Railway Bridges at Castle Field – An original painting by Cathy Read.
Created in England in 2023. The painting is 52cm high by 59cm wide.

The painting includes a certificate of authenticity.

Framing – The painting is framed in a white frame with double mount, off white over dark grey. Images are for guidance only

Care: Display under glass. Keep painting away from moisture, heat and bright lights or direct sunlight

All copyrights are retained by the artist, and the artwork cannot be reproduced without consent from Cathy Read.

Availability: In stock

Railway Bridges at Castle Field – Original Painting

About the Image

I wish I could paint all of Castlefield without overwhelming the image. It’s one of those places where there’s so much to see. So many bridges, the canal, the rivers, locks, industrial architecture and reflections everywhere.

The atmosphere is tranquil and it exudes an air of history. Millions of pass through. Working on the boats, in the factories and on the trains. It was a hive of activity in historical times as much as it is today. Although the experiences of those who used it then and those who use it now, differ vastly.

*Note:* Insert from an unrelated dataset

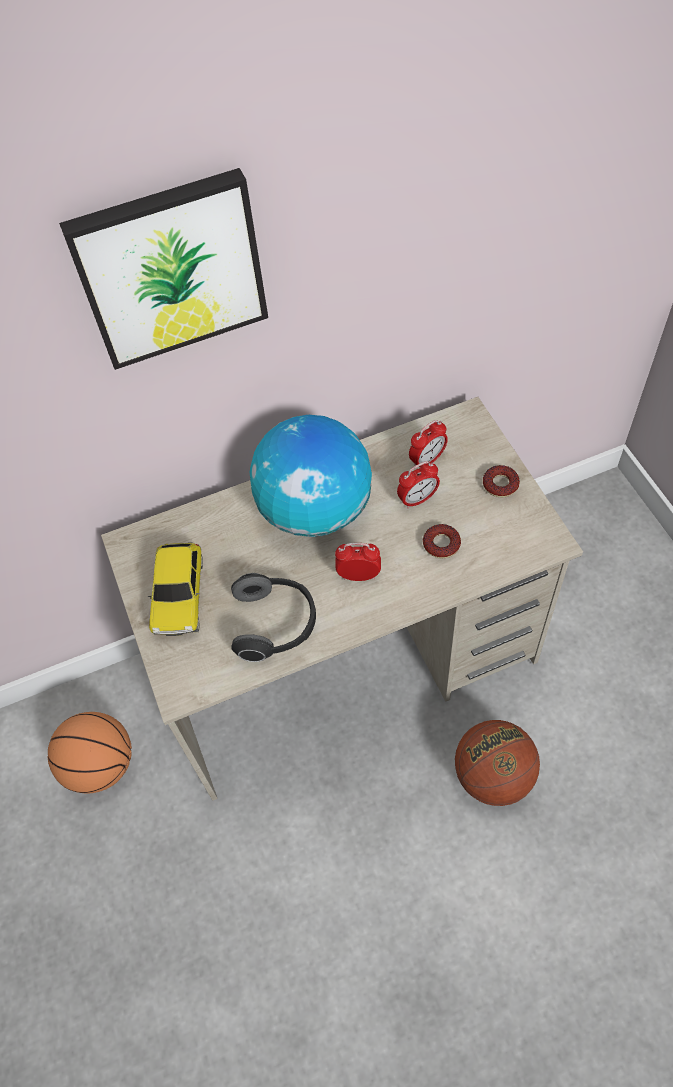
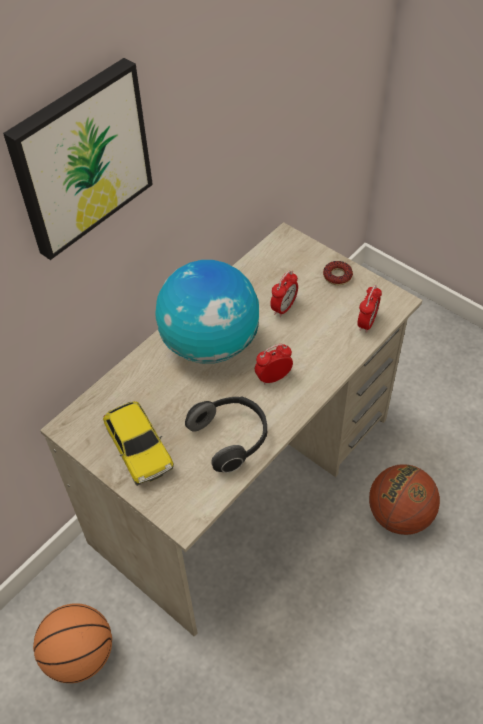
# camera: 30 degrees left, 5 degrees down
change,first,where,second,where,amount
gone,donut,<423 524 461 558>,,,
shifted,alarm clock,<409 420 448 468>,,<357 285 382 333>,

We see the patterns created by elements of the bridges, railways, arches, bricks and even the patterns formed by rippling waters. The rhythmical flow of water created by wind or perhaps a passing boat. I think the former but then a boat had just passed by to the right. Heading to the lock. The bridges are dotted with greenery, as Mother Nature attempts to reclaim what was once hers.

There are hints of railway traffic but no trains to be seen. I wonder if the passengers realise how impressive the bridge they are travelling over is? When I’m on a train journey, I like to look out for familiar landmarks. But I often find they look so different from above and pass by so quickly below me. So that I rarely recognise them in time to fully appreciate what I’m seeing.

Creation: Masking fluid is painted onto watercolour paper to create an image. This is covered with a watercolour wash and covered with clingfilm. The picture is further developed using acrylic inks once the film is removed. The masking is removed after several layers are added and allowed to dry. Revealing the final picture.